_EXERCISE TASK 1:_ Find each line in the entries that contains the string "alto" and copy those lines.

Thursday 9 April 2015

Banking's attempt at disruption with mobile card services

mobilepaymentstoday.com
For most consumers, a debit card is the closest connection they'll ever have to a financial institution. While they might also have auto loans, a mortgage or an investment account with a bank, the on-demand account tied to their debit card is the one they use day to day — the one they most rely on for safe and convenient payment transactions and the management of personal finances.

It's also the link to a primary FI that is most susceptible to disruption and disintermediation.
A March 26 webinar hosted by ATM Marketplace and sponsored by Elan Financial Services examined the challenges and opportunities confronting FIs in a mobile world where new banking alternatives seem to appear daily out of thin air, and where the next generation of adult consumers — millennials — are also the first generation in modern times to see a relationship with a brick-and-mortar bank as optional.
More and more consumers today consider the smartphone their most-favored means of interaction with their primary financial provider. Guest speaker Paul Provenzano, vice president of strategic partnership at Monitise, cited an Accenture survey conducted in 2014 that found 1 in 4 mobile-only bank customers would be willing to use a digital branchless bank. The same study revealed that more than 71 percent of consumers consider the relationship with their current banking services provider to be merely transactional, which indicates how easily the the traditional consumer-banker bond may be broken today.
"It's this evolution in how consumers are beginning to see the relationship with a financial institution," Provenzano said. "What once was the checkbook now is becoming the debit card," he said. "What once may have been a bank — a branch — is now becoming more the mobile device. And it's about beginning to think in the way of the consumer and identify how do we begin to connect the way they see and feel and the way they want to be served."

_EXERCISE TASK 2:_ In the article on mobile card services, what does the survey finding about how consumers view their relationship with their banking provider indicate?

_WORKING DATA:_
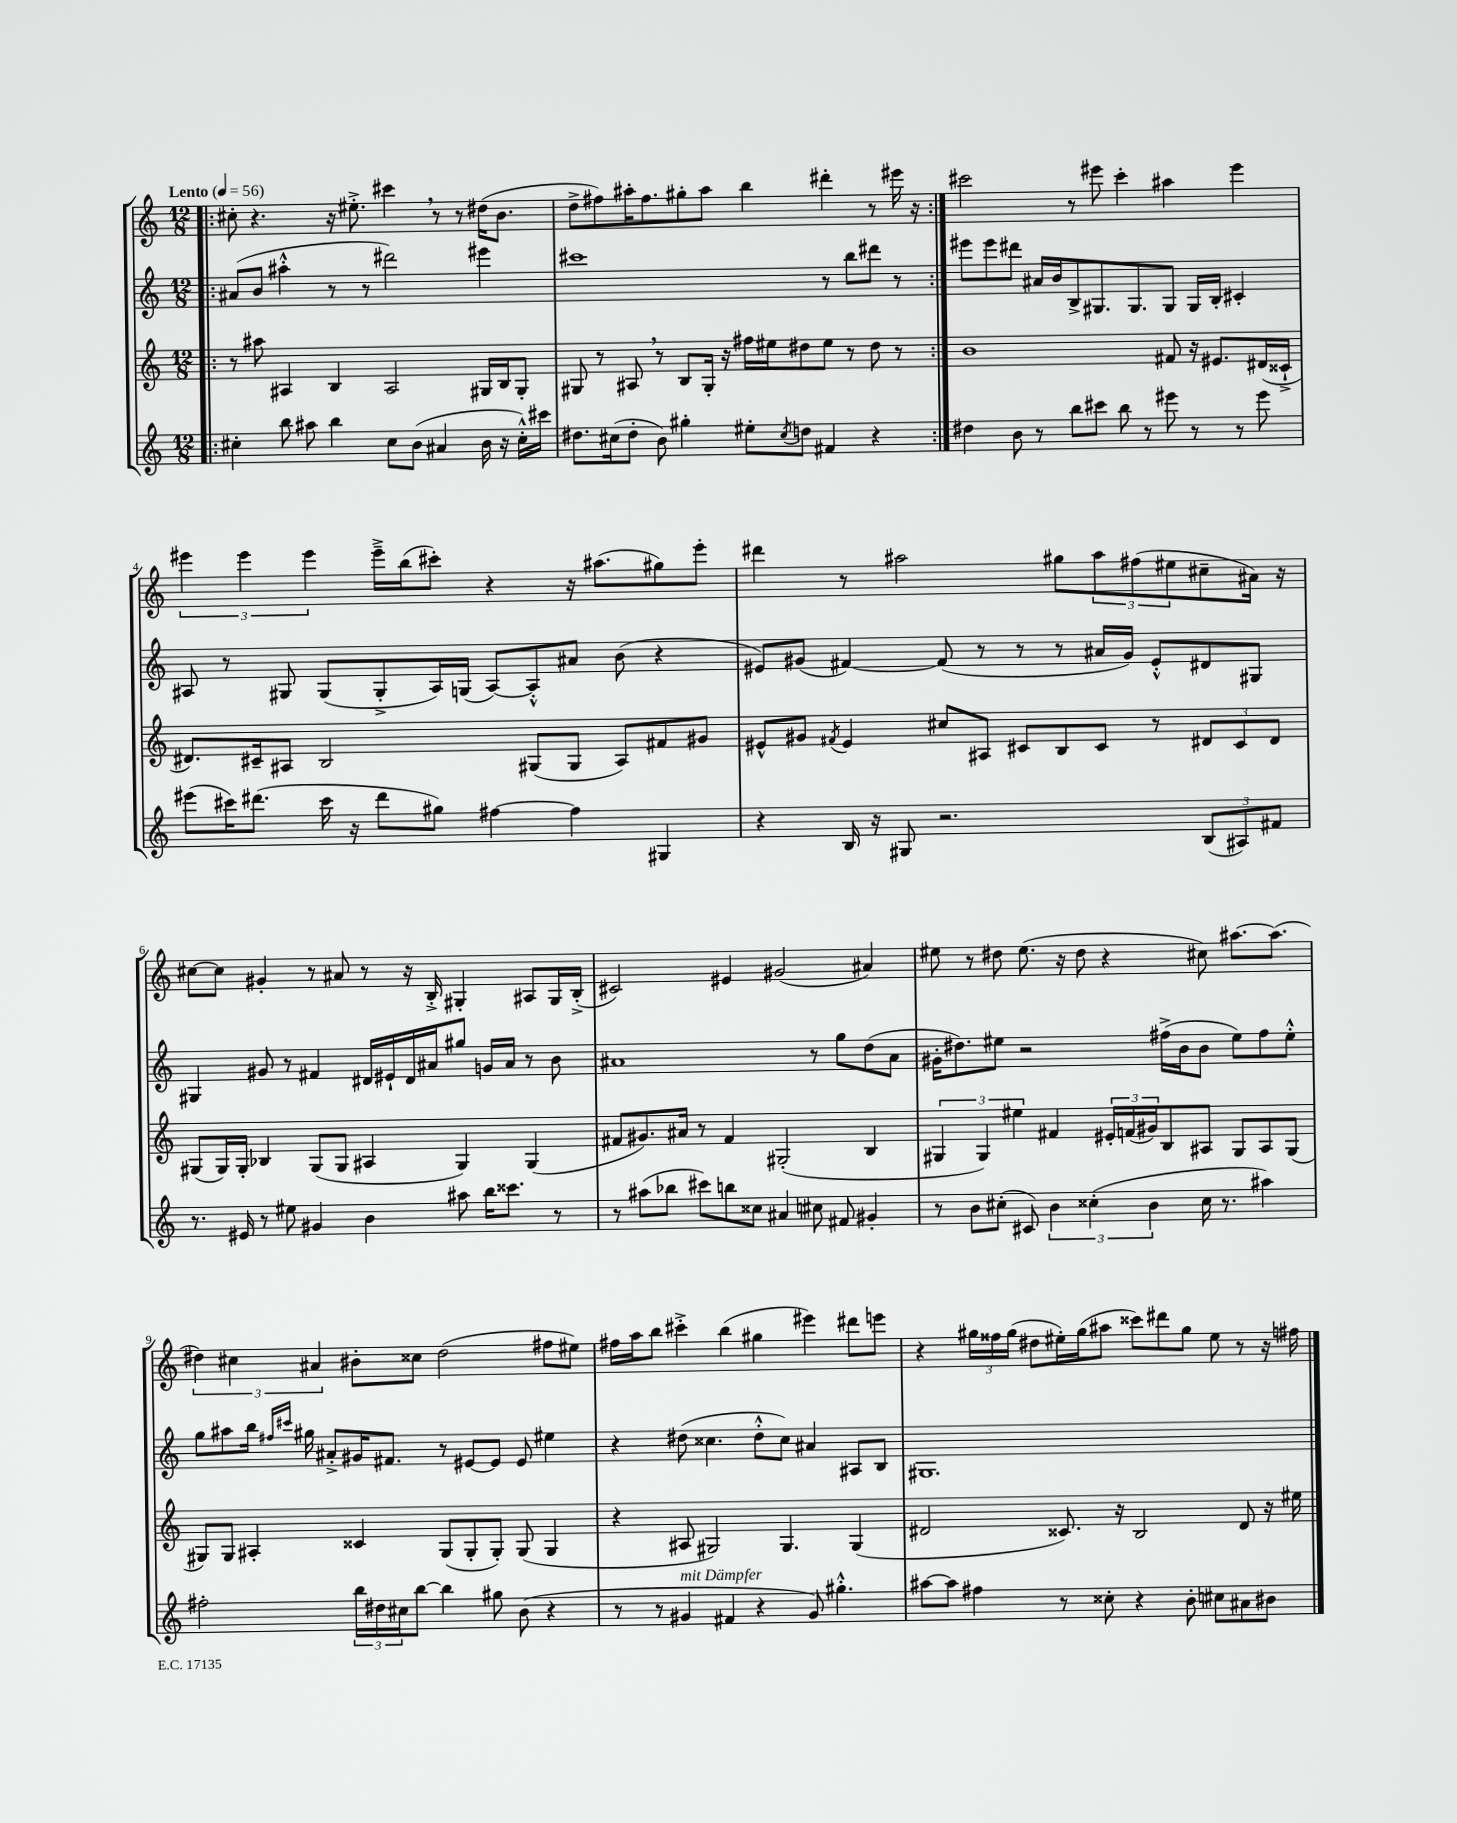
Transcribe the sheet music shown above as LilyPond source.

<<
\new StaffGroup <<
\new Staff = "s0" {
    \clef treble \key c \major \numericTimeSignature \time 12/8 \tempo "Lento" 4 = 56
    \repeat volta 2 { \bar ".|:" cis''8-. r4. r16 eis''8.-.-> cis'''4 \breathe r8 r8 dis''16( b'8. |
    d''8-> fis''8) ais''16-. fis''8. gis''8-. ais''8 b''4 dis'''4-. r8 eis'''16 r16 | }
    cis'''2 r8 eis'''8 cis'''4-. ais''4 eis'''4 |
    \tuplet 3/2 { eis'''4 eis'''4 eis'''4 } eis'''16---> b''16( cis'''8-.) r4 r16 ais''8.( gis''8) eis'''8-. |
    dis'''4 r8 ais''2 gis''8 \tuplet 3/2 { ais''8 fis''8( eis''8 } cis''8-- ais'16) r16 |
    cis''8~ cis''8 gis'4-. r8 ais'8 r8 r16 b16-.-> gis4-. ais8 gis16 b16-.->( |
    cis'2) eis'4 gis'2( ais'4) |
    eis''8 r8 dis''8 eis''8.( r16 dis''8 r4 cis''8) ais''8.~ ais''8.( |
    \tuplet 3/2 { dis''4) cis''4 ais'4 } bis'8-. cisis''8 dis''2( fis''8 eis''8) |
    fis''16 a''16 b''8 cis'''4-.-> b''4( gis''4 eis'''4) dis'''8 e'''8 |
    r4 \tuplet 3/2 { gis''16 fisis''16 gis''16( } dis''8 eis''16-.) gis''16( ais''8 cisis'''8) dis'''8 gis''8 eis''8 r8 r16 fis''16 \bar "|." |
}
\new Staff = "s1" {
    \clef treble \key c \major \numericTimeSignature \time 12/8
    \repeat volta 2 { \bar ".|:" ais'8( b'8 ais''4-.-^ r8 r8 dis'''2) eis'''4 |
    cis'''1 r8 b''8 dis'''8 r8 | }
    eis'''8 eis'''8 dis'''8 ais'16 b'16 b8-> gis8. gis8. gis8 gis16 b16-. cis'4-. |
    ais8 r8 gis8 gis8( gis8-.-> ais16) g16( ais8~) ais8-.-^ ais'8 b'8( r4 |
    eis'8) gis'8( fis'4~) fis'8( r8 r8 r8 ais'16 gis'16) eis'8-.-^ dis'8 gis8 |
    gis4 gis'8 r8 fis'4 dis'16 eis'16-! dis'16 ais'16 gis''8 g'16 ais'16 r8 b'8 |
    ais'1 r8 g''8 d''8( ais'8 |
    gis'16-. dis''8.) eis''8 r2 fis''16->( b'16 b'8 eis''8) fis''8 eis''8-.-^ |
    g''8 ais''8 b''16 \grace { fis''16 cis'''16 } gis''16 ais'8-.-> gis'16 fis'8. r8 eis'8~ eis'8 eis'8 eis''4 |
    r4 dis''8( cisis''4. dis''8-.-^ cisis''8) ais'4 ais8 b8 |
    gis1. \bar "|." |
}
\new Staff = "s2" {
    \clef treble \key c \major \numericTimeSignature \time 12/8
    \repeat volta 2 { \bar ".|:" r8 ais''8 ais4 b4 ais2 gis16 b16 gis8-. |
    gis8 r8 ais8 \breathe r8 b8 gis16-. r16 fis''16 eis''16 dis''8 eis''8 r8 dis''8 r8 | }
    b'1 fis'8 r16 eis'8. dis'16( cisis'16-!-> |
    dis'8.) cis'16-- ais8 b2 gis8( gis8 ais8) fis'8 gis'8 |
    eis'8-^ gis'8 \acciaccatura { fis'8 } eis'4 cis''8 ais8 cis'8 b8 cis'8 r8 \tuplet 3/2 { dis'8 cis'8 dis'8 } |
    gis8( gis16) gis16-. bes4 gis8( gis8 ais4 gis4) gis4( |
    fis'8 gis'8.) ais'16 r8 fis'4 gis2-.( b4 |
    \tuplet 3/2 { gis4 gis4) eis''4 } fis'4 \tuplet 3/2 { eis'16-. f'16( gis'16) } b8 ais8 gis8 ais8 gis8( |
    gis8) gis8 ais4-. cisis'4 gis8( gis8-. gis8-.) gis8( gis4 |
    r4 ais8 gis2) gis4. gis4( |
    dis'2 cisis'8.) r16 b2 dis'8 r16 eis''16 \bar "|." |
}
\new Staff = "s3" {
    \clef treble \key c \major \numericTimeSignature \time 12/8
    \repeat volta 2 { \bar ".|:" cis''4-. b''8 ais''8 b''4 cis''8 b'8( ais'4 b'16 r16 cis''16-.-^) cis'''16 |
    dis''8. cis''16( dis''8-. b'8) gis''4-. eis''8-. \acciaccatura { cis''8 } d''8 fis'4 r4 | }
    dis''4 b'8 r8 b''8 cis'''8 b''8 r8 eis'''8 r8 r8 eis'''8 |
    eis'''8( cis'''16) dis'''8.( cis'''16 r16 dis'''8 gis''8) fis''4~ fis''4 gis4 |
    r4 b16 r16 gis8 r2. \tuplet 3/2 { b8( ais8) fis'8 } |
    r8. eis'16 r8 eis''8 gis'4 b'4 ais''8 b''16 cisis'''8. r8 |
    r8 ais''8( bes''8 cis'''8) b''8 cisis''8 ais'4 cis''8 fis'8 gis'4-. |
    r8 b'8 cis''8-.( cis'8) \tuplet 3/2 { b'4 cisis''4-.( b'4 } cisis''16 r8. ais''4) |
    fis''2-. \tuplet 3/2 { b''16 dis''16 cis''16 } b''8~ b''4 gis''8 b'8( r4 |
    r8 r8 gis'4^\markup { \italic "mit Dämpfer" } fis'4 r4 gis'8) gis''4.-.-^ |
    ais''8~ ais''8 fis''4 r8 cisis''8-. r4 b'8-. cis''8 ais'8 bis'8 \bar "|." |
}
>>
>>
==
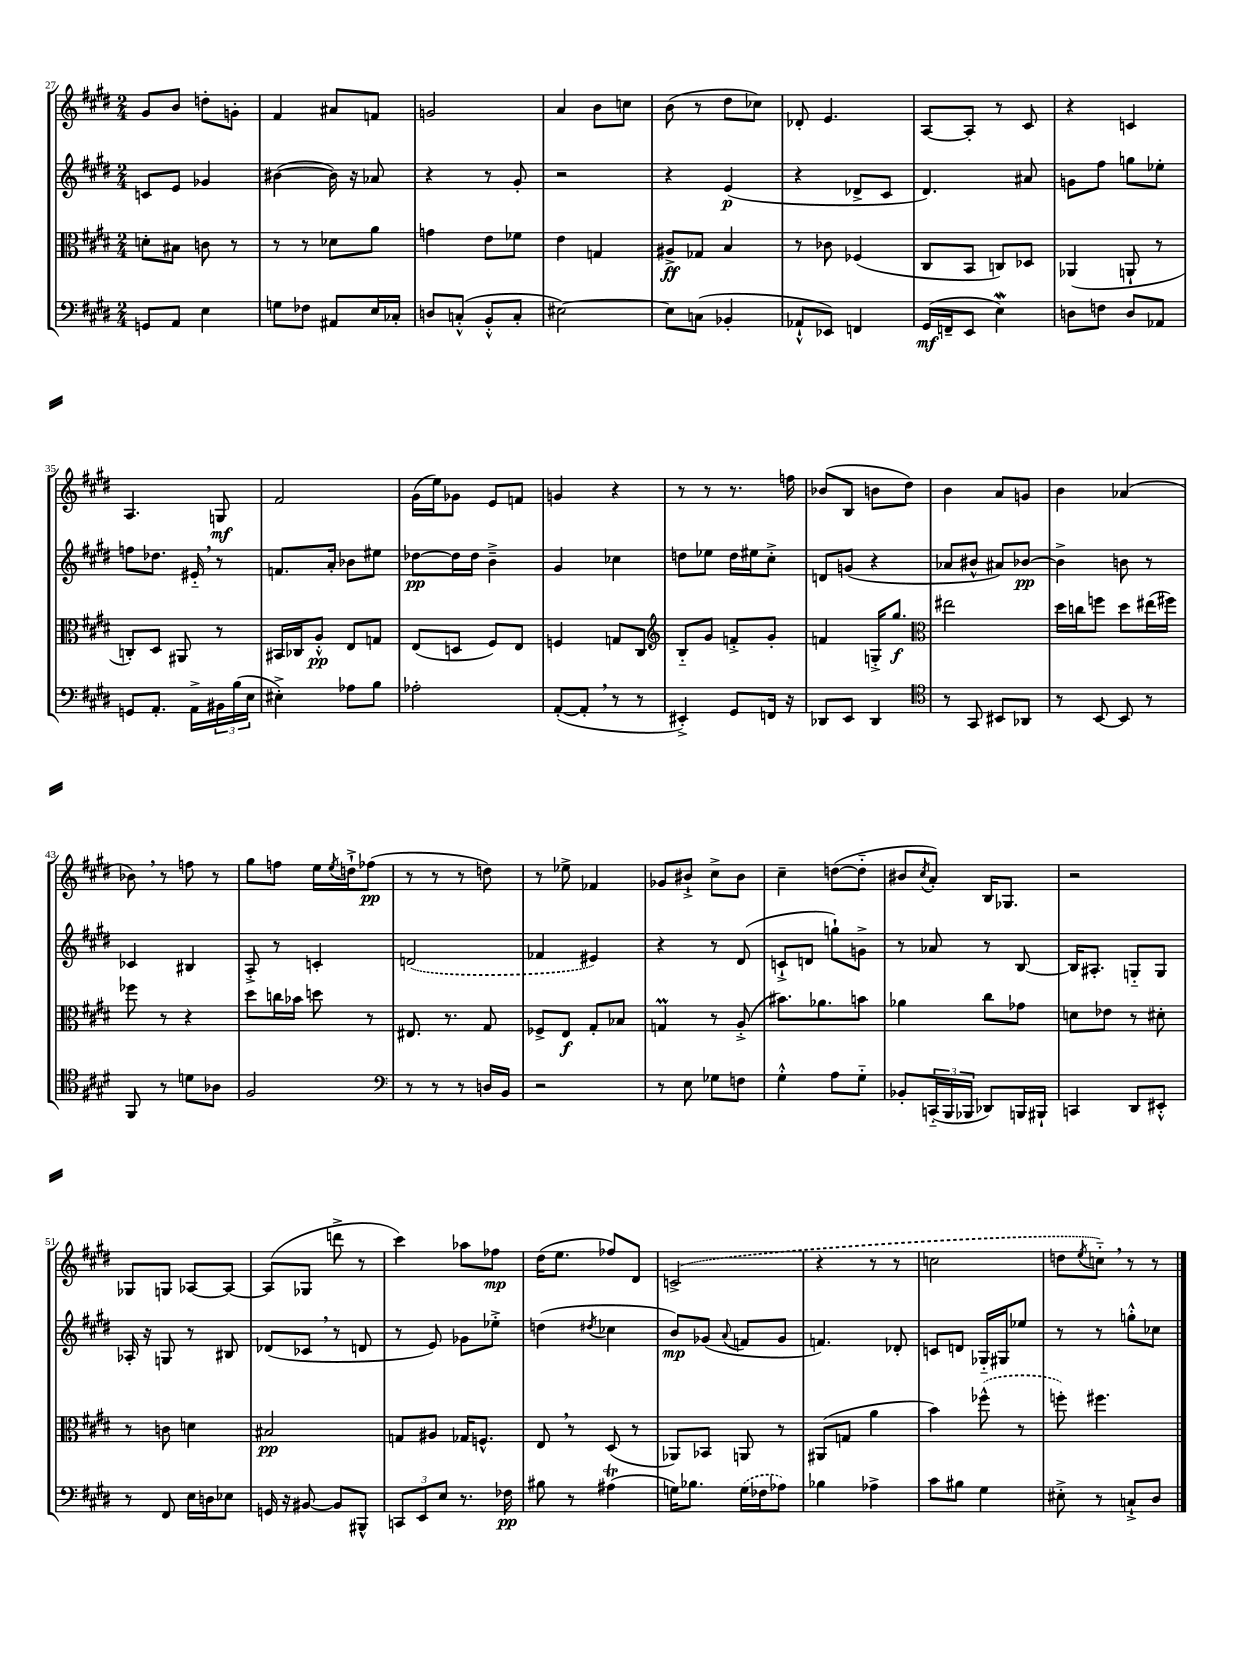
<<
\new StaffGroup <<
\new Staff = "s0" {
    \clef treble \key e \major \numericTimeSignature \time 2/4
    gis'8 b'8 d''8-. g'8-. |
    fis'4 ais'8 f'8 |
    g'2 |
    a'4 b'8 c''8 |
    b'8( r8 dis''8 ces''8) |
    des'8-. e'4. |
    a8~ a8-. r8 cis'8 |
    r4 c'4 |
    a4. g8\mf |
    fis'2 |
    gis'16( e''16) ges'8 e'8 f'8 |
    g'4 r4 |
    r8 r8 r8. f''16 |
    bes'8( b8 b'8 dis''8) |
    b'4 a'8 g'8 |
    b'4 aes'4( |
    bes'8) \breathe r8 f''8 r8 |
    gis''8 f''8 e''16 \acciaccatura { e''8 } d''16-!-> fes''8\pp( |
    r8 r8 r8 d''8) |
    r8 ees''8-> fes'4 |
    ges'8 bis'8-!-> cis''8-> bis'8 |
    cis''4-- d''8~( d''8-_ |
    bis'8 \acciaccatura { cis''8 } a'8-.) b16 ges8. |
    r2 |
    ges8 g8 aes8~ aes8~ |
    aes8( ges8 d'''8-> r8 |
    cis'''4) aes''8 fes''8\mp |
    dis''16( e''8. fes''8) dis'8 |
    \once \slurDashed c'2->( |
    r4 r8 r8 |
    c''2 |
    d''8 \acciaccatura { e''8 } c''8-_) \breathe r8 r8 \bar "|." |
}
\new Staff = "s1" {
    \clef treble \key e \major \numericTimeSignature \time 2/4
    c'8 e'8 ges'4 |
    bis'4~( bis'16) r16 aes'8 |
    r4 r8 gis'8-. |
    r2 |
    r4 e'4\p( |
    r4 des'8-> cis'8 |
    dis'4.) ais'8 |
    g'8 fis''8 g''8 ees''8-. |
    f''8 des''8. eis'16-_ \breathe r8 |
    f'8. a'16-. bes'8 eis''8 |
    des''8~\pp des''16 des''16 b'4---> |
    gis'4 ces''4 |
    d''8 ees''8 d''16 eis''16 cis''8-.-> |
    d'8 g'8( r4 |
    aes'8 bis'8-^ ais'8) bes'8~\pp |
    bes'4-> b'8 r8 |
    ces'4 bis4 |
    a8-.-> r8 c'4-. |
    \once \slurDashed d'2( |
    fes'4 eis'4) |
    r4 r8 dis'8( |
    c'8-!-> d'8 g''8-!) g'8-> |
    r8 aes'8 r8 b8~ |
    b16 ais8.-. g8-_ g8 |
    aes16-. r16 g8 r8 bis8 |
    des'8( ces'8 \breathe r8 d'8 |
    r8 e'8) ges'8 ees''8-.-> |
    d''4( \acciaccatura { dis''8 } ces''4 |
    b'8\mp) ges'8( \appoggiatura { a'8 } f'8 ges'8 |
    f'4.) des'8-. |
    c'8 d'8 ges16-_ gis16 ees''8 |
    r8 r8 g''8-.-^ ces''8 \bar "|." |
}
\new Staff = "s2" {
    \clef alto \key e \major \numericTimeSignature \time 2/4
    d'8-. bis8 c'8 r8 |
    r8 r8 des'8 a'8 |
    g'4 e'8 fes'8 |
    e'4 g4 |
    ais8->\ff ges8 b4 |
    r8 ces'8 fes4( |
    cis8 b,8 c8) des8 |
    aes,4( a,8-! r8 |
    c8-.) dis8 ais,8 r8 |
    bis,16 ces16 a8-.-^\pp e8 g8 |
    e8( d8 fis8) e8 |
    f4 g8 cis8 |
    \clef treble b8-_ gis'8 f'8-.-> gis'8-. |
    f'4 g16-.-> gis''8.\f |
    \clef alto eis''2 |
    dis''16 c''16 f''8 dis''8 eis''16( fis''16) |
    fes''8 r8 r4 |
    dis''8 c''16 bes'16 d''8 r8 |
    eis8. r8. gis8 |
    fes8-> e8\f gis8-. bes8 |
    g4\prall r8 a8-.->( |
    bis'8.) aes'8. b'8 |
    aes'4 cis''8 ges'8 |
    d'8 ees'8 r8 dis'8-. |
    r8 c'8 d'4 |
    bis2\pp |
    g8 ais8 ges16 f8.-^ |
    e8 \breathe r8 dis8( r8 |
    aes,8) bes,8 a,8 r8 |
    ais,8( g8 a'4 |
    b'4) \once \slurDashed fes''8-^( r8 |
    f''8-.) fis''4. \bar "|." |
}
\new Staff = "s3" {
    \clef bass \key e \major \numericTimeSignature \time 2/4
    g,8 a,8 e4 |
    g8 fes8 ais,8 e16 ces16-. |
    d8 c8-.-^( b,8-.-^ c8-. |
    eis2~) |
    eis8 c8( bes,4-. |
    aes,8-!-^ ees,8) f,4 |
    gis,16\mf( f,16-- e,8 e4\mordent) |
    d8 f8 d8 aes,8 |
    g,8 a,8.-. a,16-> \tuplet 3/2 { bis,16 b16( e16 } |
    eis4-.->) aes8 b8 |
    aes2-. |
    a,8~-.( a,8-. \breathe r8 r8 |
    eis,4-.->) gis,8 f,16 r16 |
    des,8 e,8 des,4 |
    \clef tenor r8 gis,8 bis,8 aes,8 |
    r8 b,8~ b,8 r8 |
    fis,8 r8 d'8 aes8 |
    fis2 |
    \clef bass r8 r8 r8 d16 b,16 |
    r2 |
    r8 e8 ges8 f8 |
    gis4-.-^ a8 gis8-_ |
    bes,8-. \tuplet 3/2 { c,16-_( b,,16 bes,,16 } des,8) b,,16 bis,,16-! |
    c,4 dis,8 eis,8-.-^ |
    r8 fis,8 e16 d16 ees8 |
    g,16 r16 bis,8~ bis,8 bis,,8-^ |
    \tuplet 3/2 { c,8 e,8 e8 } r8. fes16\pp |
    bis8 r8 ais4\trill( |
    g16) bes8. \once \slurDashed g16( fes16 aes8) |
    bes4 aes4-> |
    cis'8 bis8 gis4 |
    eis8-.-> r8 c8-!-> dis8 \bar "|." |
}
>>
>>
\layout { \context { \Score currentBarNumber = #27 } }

_WRITTEN RESPONSE 1:_
    \clef alto \key e \major \numericTimeSignature \time 2/4
    \clef alto eis''2 |

_WRITTEN RESPONSE 2:_ The Accenture survey found that more than 71 percent of consumers consider their relationship with their current banking services provider to be merely transactional. According to the article, this indicates how easily the traditional consumer-banker bond may be broken today.